Platelet PAI-1 could play a central role in diverse pathological conditions associated with hypoxia, such as chronic obstructive pulmonary disease (COPD). In fact, exposure of human platelets to hypoxia enhanced PAI-1 expression. In addition, circulating platelets isolated from COPD patients had higher PAI-1 levels compared to controls, and probably, the prothrombotic phenotype associated with hypoxia may be attributable to the synthesis of PAI-1 by platelets [90].

It has been proposed that miRNA plays a central role in the regulation of fibrinolysis [91]. Platelets of patients with type 2 mellitus diabetes (DM2) release significantly more PAI-1 at the same level of platelet aggregation. This may contribute to enhanced thrombosis in diabetes [92]. Moreover, recent studies showed that mir-30c negatively regulated PAI-1 mRNA and protein expression in megakaryocytes; hyperglicemia-induced repression of mir-30c enhanced PAI-1 expression and thrombus formation in DM2 [93].

In congenital bleeding disorders, low levels of intraplatelet PAI-1 were found, but it is difficult to establish the relationship between deficiency of platelet PAI-1 and bleeding [37].

A significant increase in platelet PAI-1 levels was observed in essential thrombocythemia (ET) patients with thrombotic complications compared to ET patients without thrombotic complications and control group [94].

Taken together, the evidence strongly suggests that platelet PAI-1 plays a central role in arterial thrombosis and in hemostasis, as it is a determinant factor for fibrinolytic resistance.

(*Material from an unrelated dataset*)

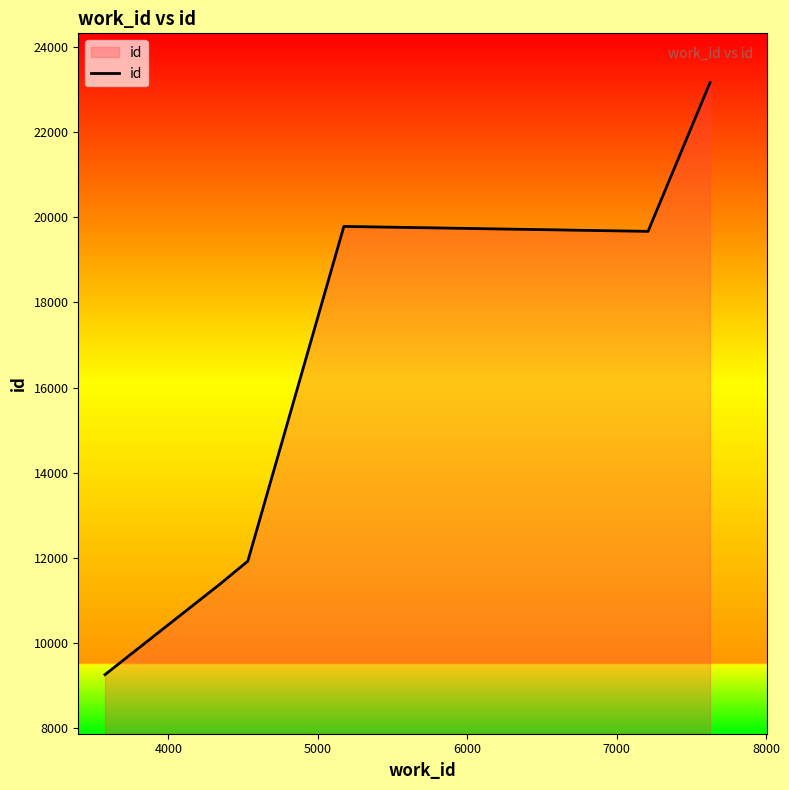

Does the chart display data point markers on the line(s)?

No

PAI-2 is classically considered as an inhibitor of fibrinolysis via inhibition of plasmin generation by uPA and, to a lesser extent, tPA. Novel functions were attributed to PAI-2, which seems to be involved in hemostasis and to be associated with platelets. In particular, PAI-2 deficiency in mice reduced bleeding times via dysregulated platelet activation. The immunohistochemistry analysis of blood clots demonstrated that PAI-2 was associated with platelet aggregates; however, PAI-2 was not detected in human platelets [95].

α2-antiplasmin is the principal inhibitor of plasmin and can be detected in platelet α-granules. α2-antiplasmin antigen contained in platelets corresponded to 0.05% of the total α2-antiplasmin present in the blood on a volume basis, and 87.5% of this material can be released when platelets are stimulated by thrombin. Immunohistochemical analysis of human thrombi showed that α2-antiplasmin was present at high concentrations, but platelets released small amounts of α2-antiplasmin [37,88,96]. However, thrombus stabilization against fibrinolysis involves this mechanism: platelet FXIII-A through exposure to the activated platelet membrane exerts antifibrinolytic function by cross-linking α2-antiplasmin to fibrin [97].

Takei M et al. examined the effects of α2-antiplasmin on platelet aggregation using animal models and found that lack of α2-antiplasmin increased platelet micro-aggregation when platelets were stimulated with ADP. Microaggregates produced in the early phase of platelet activation have the potential to aggravate thrombus formation, leading to vascular occlusions by the formation of a platelet-rich thrombus [98].